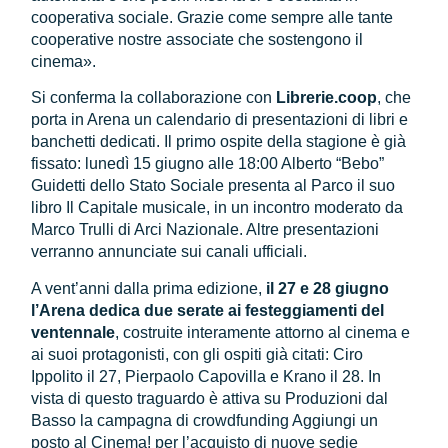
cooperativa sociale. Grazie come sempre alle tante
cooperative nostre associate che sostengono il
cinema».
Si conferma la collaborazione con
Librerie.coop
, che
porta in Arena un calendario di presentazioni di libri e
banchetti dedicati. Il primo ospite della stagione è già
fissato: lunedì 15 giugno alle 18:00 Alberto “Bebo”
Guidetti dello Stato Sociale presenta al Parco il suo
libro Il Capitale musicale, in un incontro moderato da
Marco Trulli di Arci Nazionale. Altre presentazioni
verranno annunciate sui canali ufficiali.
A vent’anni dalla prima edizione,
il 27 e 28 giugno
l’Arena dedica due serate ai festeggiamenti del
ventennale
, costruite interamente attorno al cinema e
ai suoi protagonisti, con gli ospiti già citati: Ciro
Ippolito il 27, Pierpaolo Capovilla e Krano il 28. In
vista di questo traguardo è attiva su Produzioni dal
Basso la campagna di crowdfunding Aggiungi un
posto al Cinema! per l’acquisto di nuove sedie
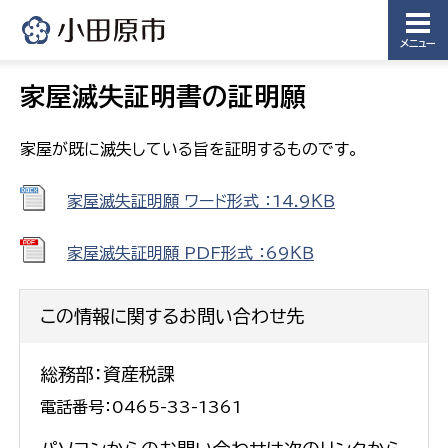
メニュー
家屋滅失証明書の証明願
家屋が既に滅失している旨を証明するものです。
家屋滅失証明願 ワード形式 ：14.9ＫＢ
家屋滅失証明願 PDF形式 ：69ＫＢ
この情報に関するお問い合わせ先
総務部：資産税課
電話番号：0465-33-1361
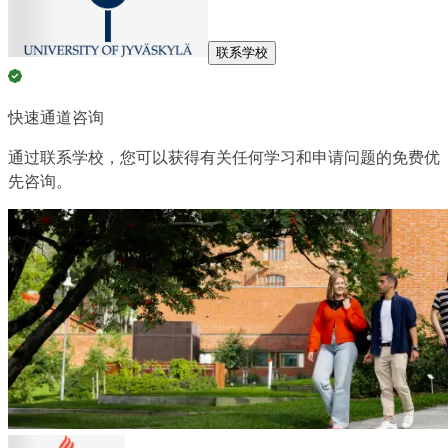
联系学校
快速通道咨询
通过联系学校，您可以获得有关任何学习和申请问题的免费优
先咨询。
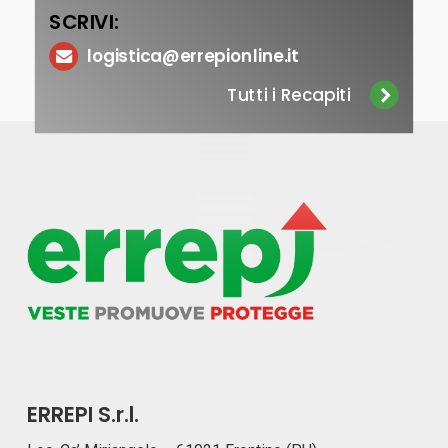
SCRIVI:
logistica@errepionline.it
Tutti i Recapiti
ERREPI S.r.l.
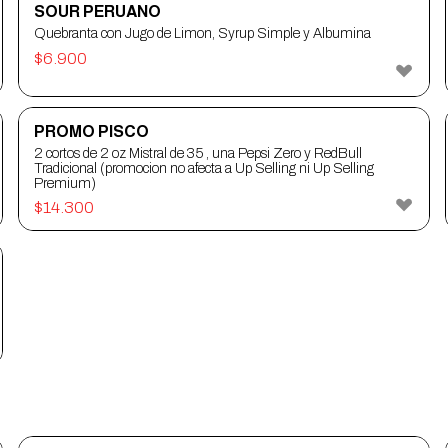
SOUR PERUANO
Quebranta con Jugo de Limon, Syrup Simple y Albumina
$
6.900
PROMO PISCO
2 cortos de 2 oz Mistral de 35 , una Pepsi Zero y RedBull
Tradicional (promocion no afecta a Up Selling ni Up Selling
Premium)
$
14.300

-- -- --

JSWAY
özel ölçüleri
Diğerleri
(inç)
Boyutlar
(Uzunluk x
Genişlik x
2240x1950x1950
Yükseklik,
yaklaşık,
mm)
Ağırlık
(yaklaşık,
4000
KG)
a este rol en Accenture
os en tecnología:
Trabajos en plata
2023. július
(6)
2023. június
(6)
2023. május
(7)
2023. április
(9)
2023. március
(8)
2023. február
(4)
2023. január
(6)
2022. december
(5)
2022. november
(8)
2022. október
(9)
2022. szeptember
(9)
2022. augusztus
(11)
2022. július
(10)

-- -- --

Within the listing above, locate the line containing "cooperativa sociale. Grazie" and the line containing "fissato: lunedì 15". Reproduce those two lines and all lines between them exactly, with nothing added.

* SOLVED EXERCISE *
cooperativa sociale. Grazie come sempre alle tante
cooperative nostre associate che sostengono il
cinema».
Si conferma la collaborazione con
Librerie.coop
, che
porta in Arena un calendario di presentazioni di libri e
banchetti dedicati. Il primo ospite della stagione è già
fissato: lunedì 15 giugno alle 18:00 Alberto “Bebo”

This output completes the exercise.